### How to complete this task:
Set down every entry exactly as given. Pictures are to be left out.

______

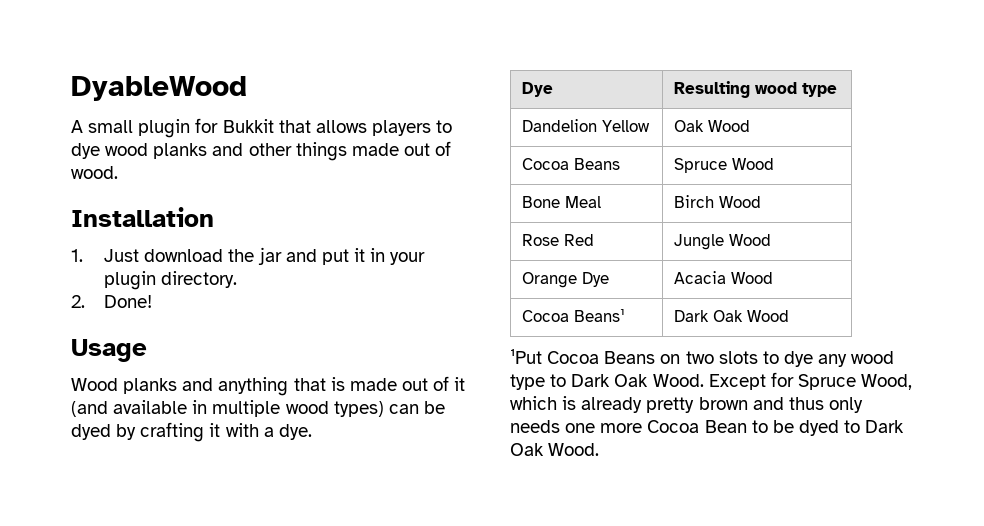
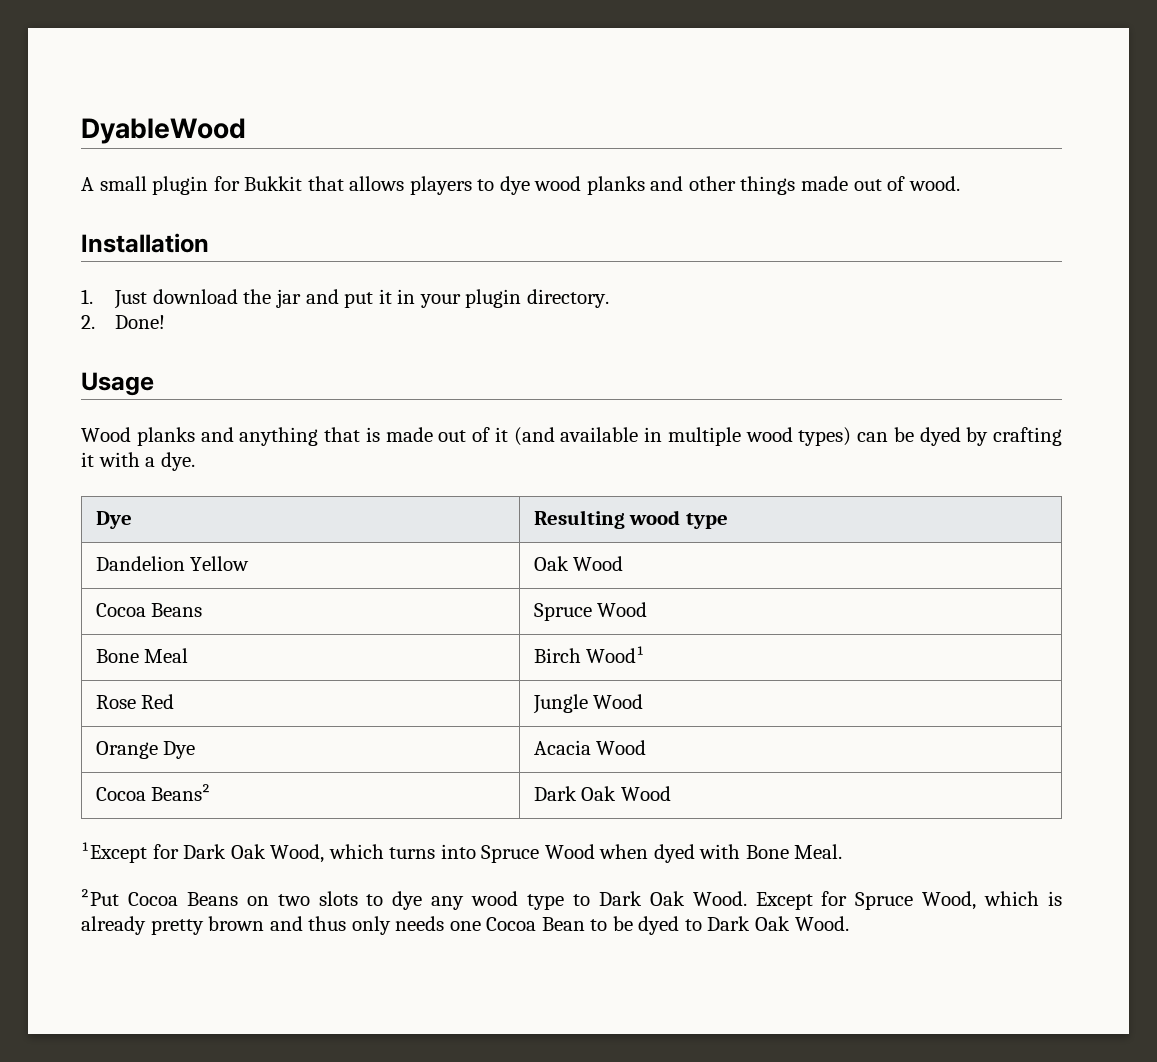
[718,196,761,208] Wood -> [586,646,646,663] Wood¹
[573,309,624,322] Beans¹ -> [151,784,212,801] Beans²
[510,349,542,364] ¹Put -> [81,842,843,863] [81,889,119,906] ¹Except for Dark Oak Wood, which turns into Spruce Wood when dyed with Bone Meal. // ²Put
[600,423,643,433] more -> (481, 926) none

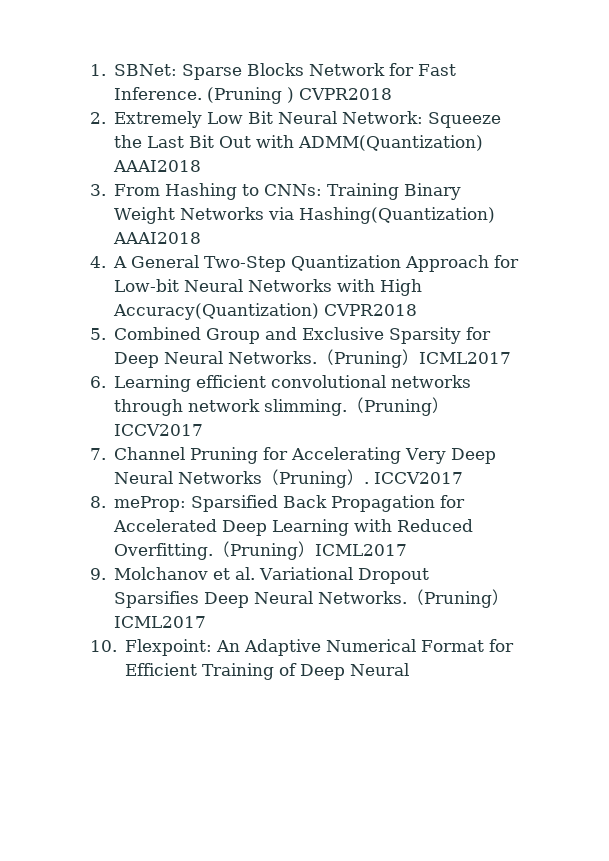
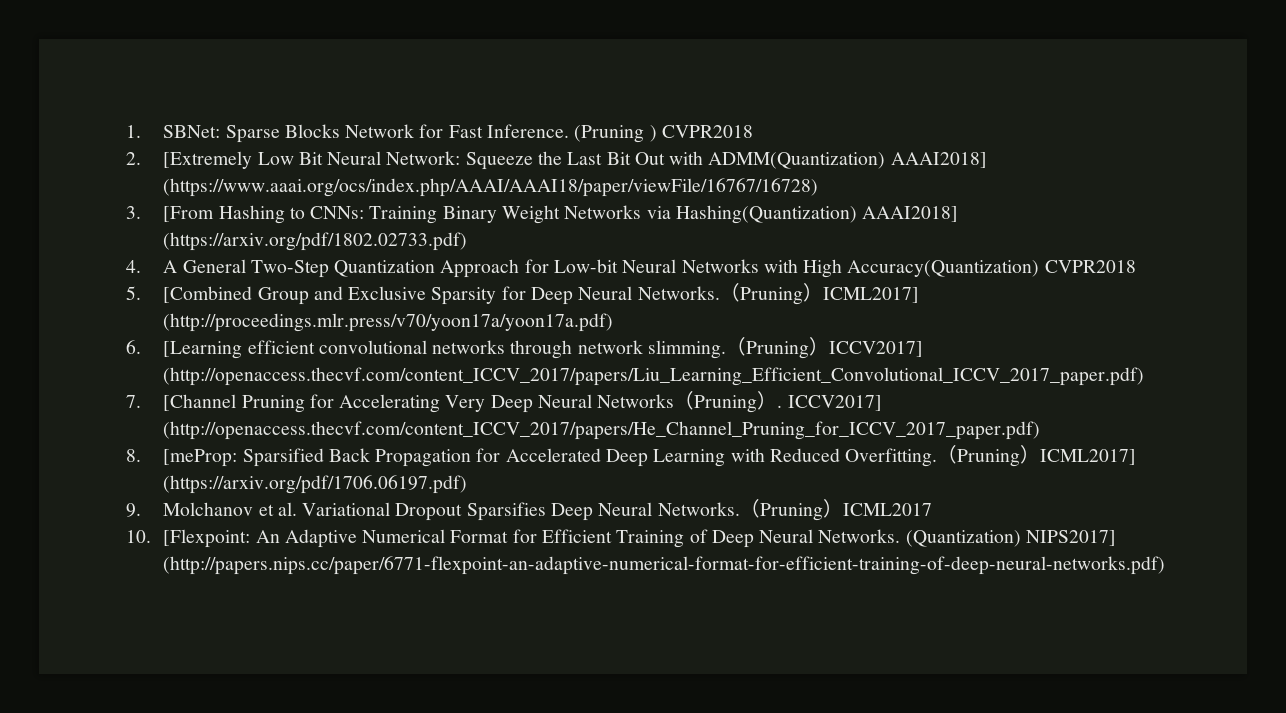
[114,111,203,128] Extremely -> [163,151,253,169] [Extremely
[113,160,202,172] AAAI2018 -> [890,152,987,168] [163,178,819,197] AAAI2018] (https://www.aaai.org/ocs/index.php/AAAI/AAAI18/paper/viewFile/16767/16728)
[114,184,161,196] From -> [163,206,215,222] [From
[113,232,202,244] AAAI2018 -> [862,206,959,222] [163,232,468,251] AAAI2018] (https://arxiv.org/pdf/1802.02733.pdf)
[114,327,202,340] Combined -> [163,286,253,303] [Combined
[419,352,512,364] ICML2017 -> [822,287,919,303] [163,313,614,332] ICML2017] (http://proceedings.mlr.press/v70/yoon17a/yoon17a.pdf)
[114,375,192,392] Learning -> [163,341,243,359] [Learning
[114,424,204,436] ICCV2017 -> [829,341,924,357] [163,367,1145,386] ICCV2017] (http://openaccess.thecvf.com/content_ICCV_2017/papers/Liu_Learning_Efficient_Convolutional_ICCV_2017_paper.pdf)
[114,447,186,460] Channel -> [163,394,237,411] [Channel
[374,472,464,484] ICCV2017 -> [787,395,882,411] [163,421,1041,440] ICCV2017] (http://openaccess.thecvf.com/content_ICCV_2017/papers/He_Channel_Pruning_for_ICCV_2017_paper.pdf)
[114,496,187,512] meProp: -> [163,449,238,467] [meProp:
[315,544,408,556] ICML2017 -> [1040,449,1137,465] [163,475,468,494] ICML2017] (https://arxiv.org/pdf/1706.06197.pdf)
[125,639,213,656] Flexpoint: -> [163,529,251,548] [Flexpoint:
(410, 669) none -> [818,529,1116,547] [163,556,1166,575] Networks. (Quantization) NIPS2017] (http://papers.nips.cc/paper/6771-flexpoint-an-adaptive-numerical-format-for-efficient-training-of-deep-neural-networks.pdf)

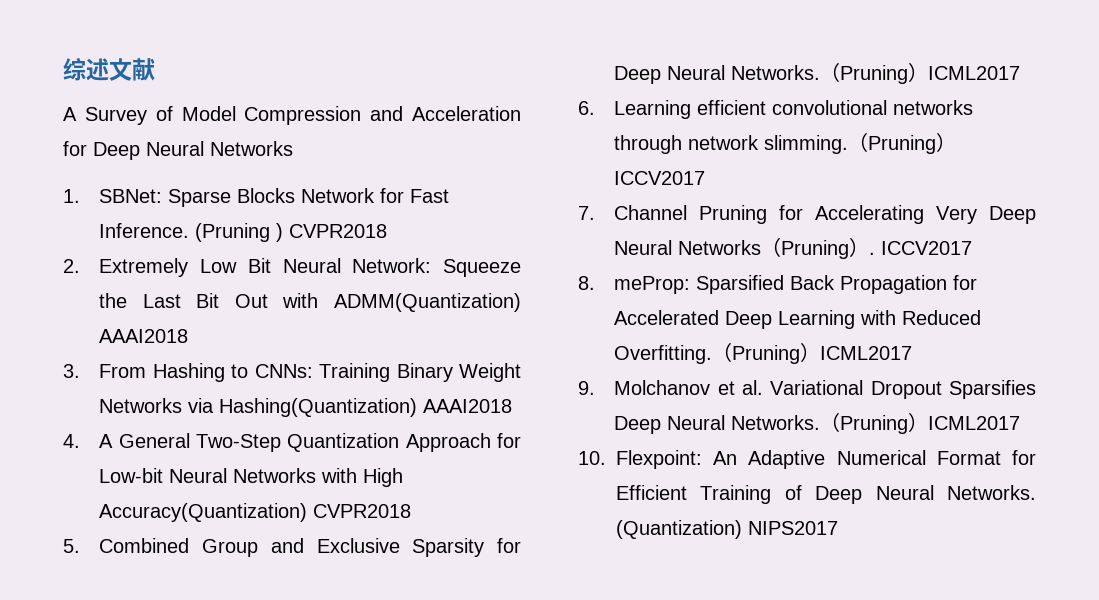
(126, 131) none -> [63,58,155,81] [63,106,521,125] [63,141,293,160] 综述文献 // A Survey of Model Compression and Acceleration for Deep Neural Networks //
[163,151,253,169] [Extremely -> [99,258,189,277] Extremely
[890,152,987,168] [163,178,819,197] AAAI2018] (https://www.aaai.org/ocs/index.php/AAAI/AAAI18/paper/viewFile/16767/16728) -> [99,329,189,343] AAAI2018
[163,206,215,222] [From -> [99,364,147,378] From
[862,206,959,222] [163,232,468,251] AAAI2018] (https://arxiv.org/pdf/1802.02733.pdf) -> [423,399,513,413] AAAI2018
[163,286,253,303] [Combined -> [99,538,190,553] Combined
[822,287,919,303] [163,313,614,332] ICML2017] (http://proceedings.mlr.press/v70/yoon17a/yoon17a.pdf) -> [928,66,1021,80] ICML2017
[163,341,243,359] [Learning -> [614,100,692,119] Learning
[829,341,924,357] [163,367,1145,386] ICCV2017] (http://openaccess.thecvf.com/content_ICCV_2017/papers/Liu_Learning_Efficient_Convolutional_ICCV_2017_paper.pdf) -> [614,171,706,185] ICCV2017
[163,394,237,411] [Channel -> [614,205,688,220] Channel
[787,395,882,411] [163,421,1041,440] ICCV2017] (http://openaccess.thecvf.com/content_ICCV_2017/papers/He_Channel_Pruning_for_ICCV_2017_paper.pdf) -> [881,241,973,255] ICCV2017
[163,449,238,467] [meProp: -> [614,276,691,294] meProp:
[1040,449,1137,465] [163,475,468,494] ICML2017] (https://arxiv.org/pdf/1706.06197.pdf) -> [820,346,913,360] ICML2017
[163,529,251,548] [Flexpoint: -> [616,450,702,469] Flexpoint:
[1025,530,1116,546] [163,556,1166,575] NIPS2017] (http://papers.nips.cc/paper/6771-flexpoint-an-adaptive-numerical-format-for-efficient-training-of-deep-neural-networks.pdf) -> [748,521,838,535] NIPS2017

______

### Solution for this exercise:
[718,196,761,208] Wood -> [586,646,646,663] Wood¹
[573,309,624,322] Beans¹ -> [151,784,212,801] Beans²
[510,349,542,364] ¹Put -> [81,842,843,863] [81,889,119,906] ¹Except for Dark Oak Wood, which turns into Spruce Wood when dyed with Bone Meal. // ²Put
[600,423,643,433] more -> (481, 926) none

[114,111,203,128] Extremely -> [163,151,253,169] [Extremely
[113,160,202,172] AAAI2018 -> [890,152,987,168] [163,178,819,197] AAAI2018] (https://www.aaai.org/ocs/index.php/AAAI/AAAI18/paper/viewFile/16767/16728)
[114,184,161,196] From -> [163,206,215,222] [From
[113,232,202,244] AAAI2018 -> [862,206,959,222] [163,232,468,251] AAAI2018] (https://arxiv.org/pdf/1802.02733.pdf)
[114,327,202,340] Combined -> [163,286,253,303] [Combined
[419,352,512,364] ICML2017 -> [822,287,919,303] [163,313,614,332] ICML2017] (http://proceedings.mlr.press/v70/yoon17a/yoon17a.pdf)
[114,375,192,392] Learning -> [163,341,243,359] [Learning
[114,424,204,436] ICCV2017 -> [829,341,924,357] [163,367,1145,386] ICCV2017] (http://openaccess.thecvf.com/content_ICCV_2017/papers/Liu_Learning_Efficient_Convolutional_ICCV_2017_paper.pdf)
[114,447,186,460] Channel -> [163,394,237,411] [Channel
[374,472,464,484] ICCV2017 -> [787,395,882,411] [163,421,1041,440] ICCV2017] (http://openaccess.thecvf.com/content_ICCV_2017/papers/He_Channel_Pruning_for_ICCV_2017_paper.pdf)
[114,496,187,512] meProp: -> [163,449,238,467] [meProp:
[315,544,408,556] ICML2017 -> [1040,449,1137,465] [163,475,468,494] ICML2017] (https://arxiv.org/pdf/1706.06197.pdf)
[125,639,213,656] Flexpoint: -> [163,529,251,548] [Flexpoint:
(410, 669) none -> [818,529,1116,547] [163,556,1166,575] Networks. (Quantization) NIPS2017] (http://papers.nips.cc/paper/6771-flexpoint-an-adaptive-numerical-format-for-efficient-training-of-deep-neural-networks.pdf)

(126, 131) none -> [63,58,155,81] [63,106,521,125] [63,141,293,160] 综述文献 // A Survey of Model Compression and Acceleration for Deep Neural Networks //
[163,151,253,169] [Extremely -> [99,258,189,277] Extremely
[890,152,987,168] [163,178,819,197] AAAI2018] (https://www.aaai.org/ocs/index.php/AAAI/AAAI18/paper/viewFile/16767/16728) -> [99,329,189,343] AAAI2018
[163,206,215,222] [From -> [99,364,147,378] From
[862,206,959,222] [163,232,468,251] AAAI2018] (https://arxiv.org/pdf/1802.02733.pdf) -> [423,399,513,413] AAAI2018
[163,286,253,303] [Combined -> [99,538,190,553] Combined
[822,287,919,303] [163,313,614,332] ICML2017] (http://proceedings.mlr.press/v70/yoon17a/yoon17a.pdf) -> [928,66,1021,80] ICML2017
[163,341,243,359] [Learning -> [614,100,692,119] Learning
[829,341,924,357] [163,367,1145,386] ICCV2017] (http://openaccess.thecvf.com/content_ICCV_2017/papers/Liu_Learning_Efficient_Convolutional_ICCV_2017_paper.pdf) -> [614,171,706,185] ICCV2017
[163,394,237,411] [Channel -> [614,205,688,220] Channel
[787,395,882,411] [163,421,1041,440] ICCV2017] (http://openaccess.thecvf.com/content_ICCV_2017/papers/He_Channel_Pruning_for_ICCV_2017_paper.pdf) -> [881,241,973,255] ICCV2017
[163,449,238,467] [meProp: -> [614,276,691,294] meProp:
[1040,449,1137,465] [163,475,468,494] ICML2017] (https://arxiv.org/pdf/1706.06197.pdf) -> [820,346,913,360] ICML2017
[163,529,251,548] [Flexpoint: -> [616,450,702,469] Flexpoint:
[1025,530,1116,546] [163,556,1166,575] NIPS2017] (http://papers.nips.cc/paper/6771-flexpoint-an-adaptive-numerical-format-for-efficient-training-of-deep-neural-networks.pdf) -> [748,521,838,535] NIPS2017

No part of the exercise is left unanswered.